Moviebase Underworld: Awakening
Viele Horror-Reihen beginnen mit einem Tusch an Originalität und verlieren sich spätestens ab Teil 3 in uninspirierten Abwandlungen der Kernidee. Nicht so das "Underworld"-Franchise – dort war nämlich schon der erste Teil eine unsagbar langweiliges Flickwerk aus Versatzstücken aller möglichen Blockbuster. Abgesehen von den Performances der zauberhaften Kate Beckinsale nervte die Reihe von Anfang an mit dümmlichen Dialogen, schlecht geklauter "Matrix"-Ikonographie und der generell bescheuerten Idee, dass sich Werwölfe und Vampire mit hypermodernen Feuerwaffen bekämpfen. Endlose, bierernste Rückblenden auf die anhaltende Fehde zwischen den beiden "Clans" taten ihr Übriges zur einschläfernden Wirkung der Filme. Mit Teil vier soll nun vieles anders werden: Nicht nur, dass zum ersten Mal ein unverbrauchtes Regie-Duo verantwortlich zeichnete, auch inhaltlich hat sich einiges getan. Aber genügt das um dieses unerklärlicherweise erfolgreiche Franchise zu retten?
Besonders angenehm fällt schon zu Beginn auf, dass "Underworld: Awakening" zwar lose auf den Stories der ersten beiden Teile aufbaut, sich aber insgesamt einen gänzlich neuen Kontext sucht: Der Film verlässt die abgeschlossene Welt der frühen Filme und platziert Vampire und Werwölfe diesmal in einer zukünftige Version unserer realen Welt. Das sorgt vor allem deshalb für neuen Pepp, weil man die mystisch überladenen Vorgeschichten endlich hinter sich lässt und sich ganz auf das düstere Zukunftssetting einlassen kann. Ebenfalls erfreulich: Der Film überschreitet nicht wie die beiden Vorgänger die 100-Minuten-Marke sondern gefällt sich als kurzer, knackiger Actionfilm. Die lobenswerteste Neuerung, die "Awakening" in die Reihe einführt, ist aber ein gewisser Sinn für Selbstironie. Der offenbart sich nicht etwa durch platte Scherze, sondern dadurch, dass die hanebüchene Story nicht mehr mit solch verbissenem Ernst vorgetragen wird, wie in den Vorgängern, sondern stets leicht ins Überzogene, Überdrehte lappt. So gibt es in diesem vierten Teil etwa erstmals einen genetisch veränderten Werwolf zu sehen, der als riesengroßes, trollartiges Ungetüm präsentiert wird – das ist Monsterkino wie man es sehen möchte.

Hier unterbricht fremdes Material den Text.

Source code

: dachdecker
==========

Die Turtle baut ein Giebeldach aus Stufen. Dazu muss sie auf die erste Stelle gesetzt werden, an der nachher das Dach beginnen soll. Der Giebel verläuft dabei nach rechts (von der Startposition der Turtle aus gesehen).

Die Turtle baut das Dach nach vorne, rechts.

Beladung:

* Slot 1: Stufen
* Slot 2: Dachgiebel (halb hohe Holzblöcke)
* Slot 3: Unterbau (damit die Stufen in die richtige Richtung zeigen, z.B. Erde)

Als neues Plotelement wurde der Charakter "Eve" eingeführt, ein junges Mädchen, das sich als Tochter der Serienheldin Selene herausstellt. Das sorgt zwar für einige erwartungsgemäß peinliche Dialoge, aber auch für frischen Wind im eingefahrenen Figurenkonzept. Die Werwölfe haben sich diesmal als Tarnung übrigens eine große Genfirma ausgesucht – hat sich da gar so etwas wie aktuelle Gesellschaftskritik in das Franchise verirrt? Bevor hier aber der fatale Eindruck entsteht, es handele sich bei "Underworld: Awakening" um einen neuen "Citizen Kane": Es gibt auch hier immer noch genügend Momente, die viel zu voraussehbar inszeniert sind oder einem glatt die Schamesröte ins Gesicht treiben. Auch auf halbwegs aufrecht erhaltene innere Logik muss man weiterhin verzichten. Die zunächst vielversprechende Endzeit-Stimmung der Anfangsszenen wird schon bald komplett vernachlässigt, geopfert zugunsten endloser Baller-Orgien.
Innerhalb der bislang unterdurchschnittlichen Serie stellt "Underworld: Awakening" aber ganz eindeutig den Höhepunkt dar. Zum ersten Mal hält ein gewisses Gefühl für Timing, Action und Tempo Einzug in die Reihe ein, was wohl vor allem der Arbeit der beiden Regisseure Marlind und Stein zu verdanken ist. Mit den Newcomern India Eisley und Michael Ealy hat man Beckinsale außerdem erneut solide Mitstreiter zur Seite gestellt. Insgesamt also ein erfreulicher Ausreißer nach oben, der den Wunsch aufkommen lässt, dass sich Beckinsale-Ehemann Len Wiseman auch weiterhin von seinem Geisteskind "Underworld" fernhält. Wirklich Großes kann aus der albernen Prämisse aber wohl nie entstehen.